Anxiety and Depression
Most of us experience periods of anxiety and depression in our lives. Sometimes these connect with life events, and sometimes they seem more deeply rooted. Many clients explore issues to do with either anxiety or depression.

Anxiety
Anxiety is a natural response to perceived danger, but when it becomes persistent it can significantly affect daily life. Neuroscience shows that anxiety often involves the amygdala, the part of the brain that detects threats, becoming overactive, while the prefrontal cortex, which helps us reason and regulate emotions, may be less able to calm the response. This can lead to patterns of hypervigilance, racing thoughts, physical tension, or avoidance behaviours. Therapy can help by creating a safe space to explore these responses, understand triggers, and develop strategies to manage them.
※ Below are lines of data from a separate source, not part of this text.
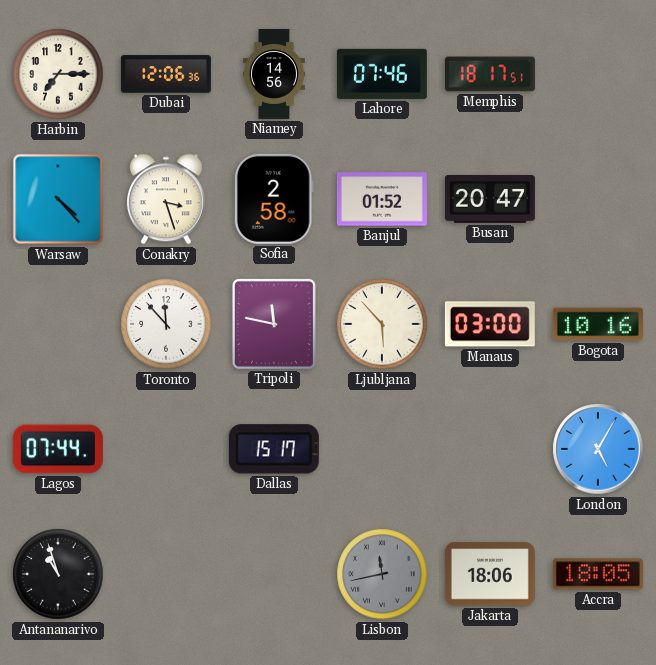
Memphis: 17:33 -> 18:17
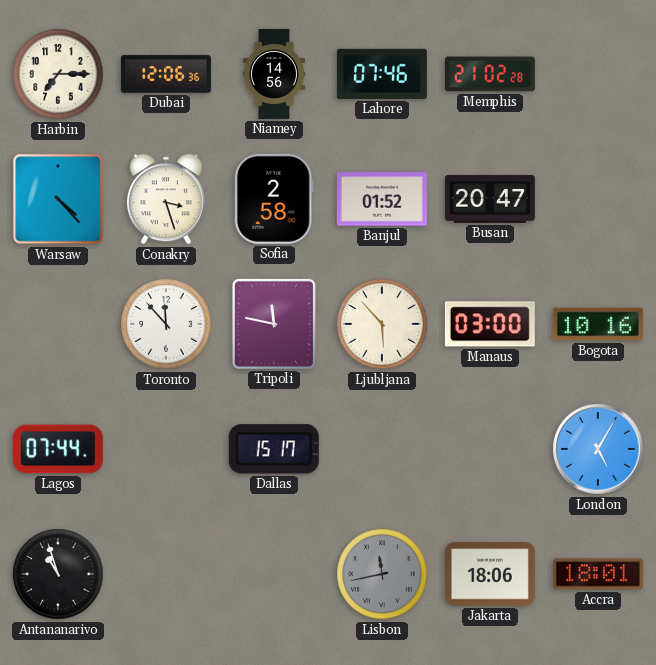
Memphis: 18:17 -> 21:02
Accra: 18:05 -> 18:01
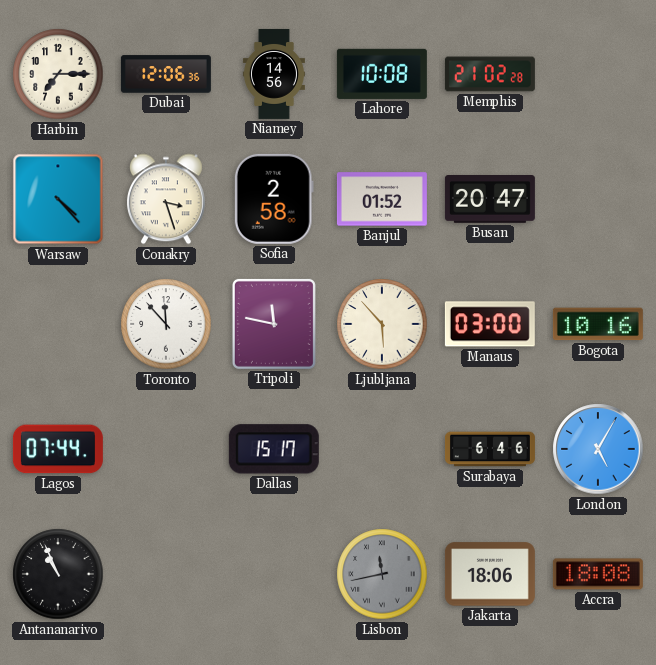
Lahore: 07:46 -> 10:08
Surabaya: none -> 6:46
Antananarivo: 10:57 -> 10:56
Accra: 18:01 -> 18:08
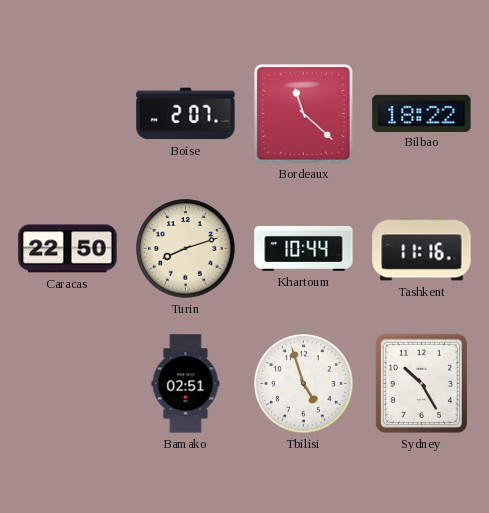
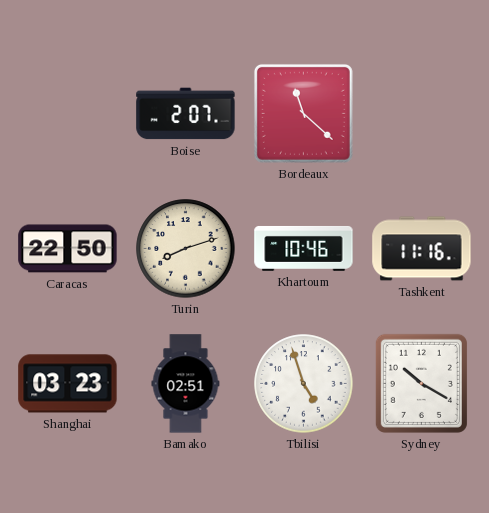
Bilbao: 18:22 -> none
Khartoum: 10:44 -> 10:46
Shanghai: none -> 03:23
Sydney: 10:25 -> 10:20
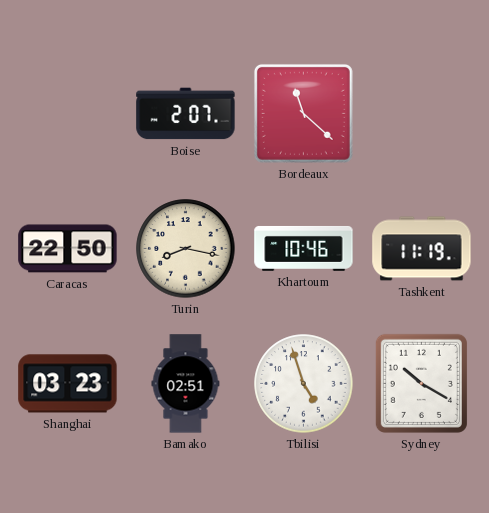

Approaches such as cognitive-behavioural therapy (CBT) can help identify and challenge anxious thoughts, while techniques like mindfulness, grounding, and somatic awareness help regulate the body’s stress response. Over time, therapy can support the nervous system to feel safer, reduce the intensity of anxious reactions, and help people respond to situations with greater clarity, confidence, and calm.

Depression
Therapy can provide essential support for people experiencing depression by helping them understand how thoughts, feelings, and behaviours interact, and by offering tools to break patterns that maintain low mood. Cognitive-Behavioural Therapy (CBT) is one widely used approach, based on the idea that negative thought patterns can distort perception and reinforce feelings of sadness, hopelessness, or worthlessness. By identifying and gently challenging these thoughts, therapy helps clients develop more balanced ways of thinking. Depression also affects the brain’s prefrontal cortex and limbic system, influencing emotional regulation, motivation, and reward processing, which can make even simple tasks feel overwhelming. Internal Family Systems (IFS) Therapy supports clients in exploring the different “parts” of themselves — such as self-critical, vulnerable, or protective parts — and how these internal patterns may maintain depressive feelings. Through therapy, clients can develop self-compassion, learn to harmonise these parts, regulate emotions, and gradually re-engage with life in a more balanced and hopeful way.